Именно Плаке были присущи многие из тех качеств, которые обычно приписываешь острову, – замкнутость, сдержанность и отгороженность от внешнего мира, в то время как на Спиналонге жизнь била ключом. В газете «Звезда Спиналонги», которую по-прежнему выпускал Яннис Соломонидис, печатались обзоры мировых новостей наряду с пространными аналитическими статьями. А еще на страницах газеты появлялись рецензии на фильмы, которые должны были выйти в прокат в ближайшие месяцы, и отрывки из романов Никоса Казанзакиса. Неделя за неделей в газете печатались главы его провидческого романа «Свобода и смерть», и колонисты жадно впитывали каждое слово, с нетерпением ожидая продолжения, которое затем долго обсуждалось в кофейне. Когда в июне того же года критского писателя наградили Международной премией мира, газета даже перепечатала его благодарственную речь. «Если мы не хотим позволить миру погрузиться в хаос, мы должны выпустить на волю любовь, заключенную в людских сердцах», – сказал Казанзакис. Эти слова сразу нашли отклик у читателей Спиналонги, наслышанных о военных ужасах и страданиях, от которых их спасла только жизнь на острове. Многие из них были рады возможности поразмыслить и, бывало, часами сидели, обсуждая последние высказывания этого титана литературной и политической мысли Греции или других современных питателей и мыслителей. Из Афин ежемесячно присылали новые книги, что позволяло расширить и без того внушительную общественную библиотеку острова. Видимо, оттого, что многие островитяне мечтали уехать со Спиналонги, они так любили читать о местах, расположенных далеко от их постылого острова.

У кафе и таверны, по вечерам ломящихся от посетителей, даже появился конкурент в виде еще одной маленькой таверны. По-видимому, все участки в дальней части острова, отведенные под огороды, давали хороший урожай, и на ярмарке, которая проходила дважды в неделю, торговля шла полным ходом. Остров никогда еще не был на таком подъеме – и даже в то время, когда турки начали строить здесь свои дома, жизнь не была так хороша.

Тем не менее время от времени Мария позволяла себе выплеснуть раздражение в беседе с Фотини.

– Теперь я знаю, что есть надежда на исцеление, и наше заточение переносится все тяжелее, – говорила она, сжимая руки. – Можно ли нам мечтать о новой жизни, или мы должны просто радоваться тому, что имеем?

– Всегда хорошо довольствоваться тем, что имеешь, – отвечала Фотини.

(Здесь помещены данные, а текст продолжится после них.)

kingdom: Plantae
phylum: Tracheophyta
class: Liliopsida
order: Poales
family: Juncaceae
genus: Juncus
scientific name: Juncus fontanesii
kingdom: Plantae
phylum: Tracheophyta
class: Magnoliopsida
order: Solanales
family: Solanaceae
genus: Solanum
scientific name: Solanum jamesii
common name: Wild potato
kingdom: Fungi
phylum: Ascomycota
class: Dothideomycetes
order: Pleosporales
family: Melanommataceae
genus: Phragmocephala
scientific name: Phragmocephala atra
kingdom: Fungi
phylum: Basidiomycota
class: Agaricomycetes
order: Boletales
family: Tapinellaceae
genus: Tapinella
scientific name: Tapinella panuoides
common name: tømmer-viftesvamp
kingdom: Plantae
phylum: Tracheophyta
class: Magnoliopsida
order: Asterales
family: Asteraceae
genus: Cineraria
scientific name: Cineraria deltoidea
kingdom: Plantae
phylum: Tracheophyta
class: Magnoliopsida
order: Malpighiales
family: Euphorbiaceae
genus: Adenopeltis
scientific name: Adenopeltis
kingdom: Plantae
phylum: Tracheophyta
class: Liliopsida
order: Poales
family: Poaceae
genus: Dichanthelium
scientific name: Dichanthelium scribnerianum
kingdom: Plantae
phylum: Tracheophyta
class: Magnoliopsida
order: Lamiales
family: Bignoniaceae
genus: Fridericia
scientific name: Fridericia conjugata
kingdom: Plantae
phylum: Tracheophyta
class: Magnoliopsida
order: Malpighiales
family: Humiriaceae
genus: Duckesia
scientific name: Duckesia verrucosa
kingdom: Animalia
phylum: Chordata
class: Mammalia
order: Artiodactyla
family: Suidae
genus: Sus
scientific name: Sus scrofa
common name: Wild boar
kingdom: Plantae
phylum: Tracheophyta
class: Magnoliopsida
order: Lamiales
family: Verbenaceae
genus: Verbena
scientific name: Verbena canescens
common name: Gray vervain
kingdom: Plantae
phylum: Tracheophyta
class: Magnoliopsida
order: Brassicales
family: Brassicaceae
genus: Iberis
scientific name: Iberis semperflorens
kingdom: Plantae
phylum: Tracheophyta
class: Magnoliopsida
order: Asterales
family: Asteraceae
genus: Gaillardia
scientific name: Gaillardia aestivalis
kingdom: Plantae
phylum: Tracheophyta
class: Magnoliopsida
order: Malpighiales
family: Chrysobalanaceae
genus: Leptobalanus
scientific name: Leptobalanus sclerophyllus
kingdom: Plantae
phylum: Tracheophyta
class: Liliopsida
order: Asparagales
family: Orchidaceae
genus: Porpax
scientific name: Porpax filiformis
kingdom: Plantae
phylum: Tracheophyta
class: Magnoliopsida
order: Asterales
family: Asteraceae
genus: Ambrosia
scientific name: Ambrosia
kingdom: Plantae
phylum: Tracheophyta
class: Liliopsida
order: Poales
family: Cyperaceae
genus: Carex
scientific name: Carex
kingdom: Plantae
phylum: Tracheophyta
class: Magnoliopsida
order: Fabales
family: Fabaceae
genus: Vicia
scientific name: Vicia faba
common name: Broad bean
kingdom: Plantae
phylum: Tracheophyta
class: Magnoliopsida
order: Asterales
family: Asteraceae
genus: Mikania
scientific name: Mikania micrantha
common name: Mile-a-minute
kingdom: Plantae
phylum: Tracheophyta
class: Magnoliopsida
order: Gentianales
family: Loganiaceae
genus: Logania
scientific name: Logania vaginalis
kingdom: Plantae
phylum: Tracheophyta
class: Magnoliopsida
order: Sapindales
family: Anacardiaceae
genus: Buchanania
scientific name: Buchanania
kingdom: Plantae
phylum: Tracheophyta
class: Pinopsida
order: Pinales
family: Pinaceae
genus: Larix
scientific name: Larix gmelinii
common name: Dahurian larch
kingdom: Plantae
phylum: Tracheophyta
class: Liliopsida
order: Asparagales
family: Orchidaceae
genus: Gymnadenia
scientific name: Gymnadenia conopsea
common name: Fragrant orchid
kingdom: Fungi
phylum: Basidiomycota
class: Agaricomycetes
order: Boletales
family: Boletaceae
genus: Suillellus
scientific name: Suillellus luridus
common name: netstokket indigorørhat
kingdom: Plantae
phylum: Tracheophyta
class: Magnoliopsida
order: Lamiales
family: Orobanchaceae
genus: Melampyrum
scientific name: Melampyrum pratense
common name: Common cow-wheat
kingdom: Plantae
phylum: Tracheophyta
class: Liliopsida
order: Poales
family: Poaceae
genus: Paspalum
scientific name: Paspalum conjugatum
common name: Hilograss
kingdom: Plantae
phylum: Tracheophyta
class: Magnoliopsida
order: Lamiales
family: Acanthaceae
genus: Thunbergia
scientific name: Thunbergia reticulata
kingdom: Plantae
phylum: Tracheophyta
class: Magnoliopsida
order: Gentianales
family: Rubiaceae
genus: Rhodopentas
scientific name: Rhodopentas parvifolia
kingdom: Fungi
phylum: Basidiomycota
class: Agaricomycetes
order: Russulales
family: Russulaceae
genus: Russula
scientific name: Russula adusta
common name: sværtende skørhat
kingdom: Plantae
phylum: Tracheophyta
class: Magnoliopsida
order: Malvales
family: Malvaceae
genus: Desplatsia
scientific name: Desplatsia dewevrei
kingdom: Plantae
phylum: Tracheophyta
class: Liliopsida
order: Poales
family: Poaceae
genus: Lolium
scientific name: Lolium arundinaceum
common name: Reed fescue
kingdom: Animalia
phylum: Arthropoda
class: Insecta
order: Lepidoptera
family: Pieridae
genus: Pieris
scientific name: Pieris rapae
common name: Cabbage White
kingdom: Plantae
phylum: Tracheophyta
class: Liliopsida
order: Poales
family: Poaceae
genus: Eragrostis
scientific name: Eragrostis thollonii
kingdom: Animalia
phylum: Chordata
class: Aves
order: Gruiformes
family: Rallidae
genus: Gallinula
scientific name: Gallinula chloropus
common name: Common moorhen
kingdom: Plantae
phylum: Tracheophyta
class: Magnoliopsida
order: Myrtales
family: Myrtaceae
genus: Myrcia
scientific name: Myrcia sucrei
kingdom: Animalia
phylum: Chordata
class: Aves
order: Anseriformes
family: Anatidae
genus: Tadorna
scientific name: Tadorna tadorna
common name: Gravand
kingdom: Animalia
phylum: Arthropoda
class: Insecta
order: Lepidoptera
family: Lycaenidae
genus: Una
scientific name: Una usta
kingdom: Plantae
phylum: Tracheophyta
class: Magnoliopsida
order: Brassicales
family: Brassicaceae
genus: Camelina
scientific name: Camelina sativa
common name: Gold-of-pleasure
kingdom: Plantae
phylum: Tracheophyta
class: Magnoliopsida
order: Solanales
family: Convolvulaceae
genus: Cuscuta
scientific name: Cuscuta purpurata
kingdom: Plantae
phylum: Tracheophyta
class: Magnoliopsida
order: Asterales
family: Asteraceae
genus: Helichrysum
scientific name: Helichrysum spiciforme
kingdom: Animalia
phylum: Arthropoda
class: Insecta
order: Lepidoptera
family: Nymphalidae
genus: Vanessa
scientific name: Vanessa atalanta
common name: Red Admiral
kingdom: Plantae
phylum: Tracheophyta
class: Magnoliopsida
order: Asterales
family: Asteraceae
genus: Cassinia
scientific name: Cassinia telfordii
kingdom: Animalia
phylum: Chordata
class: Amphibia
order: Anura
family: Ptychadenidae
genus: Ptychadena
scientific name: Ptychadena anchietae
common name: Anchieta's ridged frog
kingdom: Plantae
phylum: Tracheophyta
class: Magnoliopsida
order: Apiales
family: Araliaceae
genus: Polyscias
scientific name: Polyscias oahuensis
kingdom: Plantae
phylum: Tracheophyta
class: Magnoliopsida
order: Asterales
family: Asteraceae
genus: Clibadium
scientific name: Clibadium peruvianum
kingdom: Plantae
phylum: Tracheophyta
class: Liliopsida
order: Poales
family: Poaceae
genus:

Мария знала, что ее подруга права. Когда человеку нечего терять, он жаждет перемен, ей же не давала покоя мысль о последствиях выздоровления.

– Что же тогда будет? – спрашивала она.

– Ты снова будешь жить вместе с нами, в Плаке, разве нет? Так же, как раньше.

«Ну как Фотини может быть такой непонятливой?».

Мария долго разглядывала свои руки, а затем искоса взглянула на подругу, которая все время, пока они разговаривали, обвязывала крючком кромку детского пальтишка. Фотини снова носила под сердцем дитя.